Die beiden Sängerinnen und Instrumentalistinnen Daniela Reis und Friederike „Fritzi“ Ernst sind mit ihrem Indie-Pop-Projekt derzeit in aller Munde, vor allem seit ihr Song „Pisse“ 2015 in den sozialen Medien enorm viel Aufmerksamkeit erregt hat. Charmant und selbstbewusst kommen die beiden jungen Frauen daher. Sie machen nur das, was sie wollen und basteln sich sozusagen ihren eigenes Genre. Dafür ernten die Hamburgerinnen hierzulande viele Sympathiepunkte. Die beiden ehemaligen Musikstudentinnen (sie lernten sich beim Studium kennen und fühlten sich etwas unterfordert) bündeln ihre Kreativität in ihren Songs und Lyrics, dazu gibt es Klavier-, Synthie- und Drumimpulse jenseits der meisten konservativen Charterfolge.
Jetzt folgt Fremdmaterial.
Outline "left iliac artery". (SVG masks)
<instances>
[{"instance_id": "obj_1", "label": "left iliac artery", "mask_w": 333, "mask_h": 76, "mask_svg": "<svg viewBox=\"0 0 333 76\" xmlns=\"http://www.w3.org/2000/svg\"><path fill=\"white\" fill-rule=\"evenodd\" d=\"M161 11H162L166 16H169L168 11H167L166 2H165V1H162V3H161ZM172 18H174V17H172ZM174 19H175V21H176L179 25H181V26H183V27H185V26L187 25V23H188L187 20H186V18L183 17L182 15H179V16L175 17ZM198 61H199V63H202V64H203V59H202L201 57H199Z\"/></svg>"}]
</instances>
Auf jeden Fall sind die beiden Damen und ihr Sound recht ungewöhnlich, einen Hauch vulgär vielleicht gar obszön und das gepaart mit eingängigen Melodien.

biffy clyro

Nachdem Biffy Clyro in 2016 das aktuelle Album „Ellipsis“ veröffentlicht haben, musste natürlich auch eine Tour her und nun sind sie beim Deichbrand 2017 als Headliner zu sehen. Mit einem gewaltigen Lichtgewitter kommen Biffy Clyro auf die Bühne und zerreißen direkt mit dem ersten Song „Wolves of Winter“ von ihrem aktuellen Album „Ellipsis“ den Laden. Die Röhren der Fender-Amps laufen bei den derben Anschlägen der Saiten-Vergewohltätiger heiß. Sparsam gehen die drei Schotten mit ihrer Energie nicht um. Sie springen, treten in die Luft und holen alles aus ihrem Körper heraus. Vor der Firestage ist es proppenvoll und der stechende Strat-Sound von Frontmann Simon hagelt durch die PA. Mit sanften und harten Progressiv-Rock-Sounds, schmettern Biffy Clyro immer weitere Fetzen Seele in die Herzen der Fans. Die Lieder der drei halbnackten Schotten erinnern an einen guten Highschool Film mit einer schönen Prise schottischer Stahlsaiten zum Nachtisch. Die erfrischende Abwechslung zwischen gepfefferten Rocksongs und ruhigen Balladen, streuen eine große Portion Salz in die Wunde, wenn es heißt, dass das der letzte Song an diesem Abend ist. Biffy Clyro haben einfach einen großen Vorteil vielen Bands gegenüber, sie sind nämlich eine verdammt gute Live-Band und ihr Repertoire an Hits wird von Album zu Album größer. Biffy’s Sound ist einzigartig und lebendig.

billy talent

Wie wird man der Headliner eines großen Festivals am letzten Abend? In dem man seit über 20 Jahren – so wie Billy Talent – ein Garant für ein großartiges Punk Rock-Konzert ist. Mit ihrem jüngsten Album „Afraid Of Heights“ (VÖ 29.07.2016) haben sie vor allem live nochmal eine ordentliche Schippe drauf gelegt. Pyro Show? Nein. Melancholisches Intro? Nein. Billy Talent fackeln nicht lange. Und die Fans, die sich extra drei Tage lang warmgetanzt und auf diesen einen Moment gefreut hat, ist außer sich, tobt, schreit und tanzt. Neue Songs, ein neues Bühnenbild und eine Menge neuer Lichteffekten haben Billy Talent mit über den großen See geschleppt. Sparsam ist was anderes. Frontsau Benjamin Kowalewicz und Co. haben einige Lieder auf ihrem Zettel stehen, die die Schweißdrüsen in Wallungen bringen und seine Stimme ist so unverkennbar, wie seine Posen an der Bühnenkante. Es ist faszinierend zu sehen, wie sehr diese Musiker noch einmal über sich selbst hinaus gewachsen sind. Billy Talent sind live schlicht und ergreifend und ein Feuerwerk des guten Punk Rocks. Ihre Energie auf der Bühne ist großartig, das Zusammenspiel mit den Fans perfekt. Das einzige Manko an diesem letzten Abend beim Deichbrand Festival 2017 ? Dass er irgendwann ein Ende finden muss…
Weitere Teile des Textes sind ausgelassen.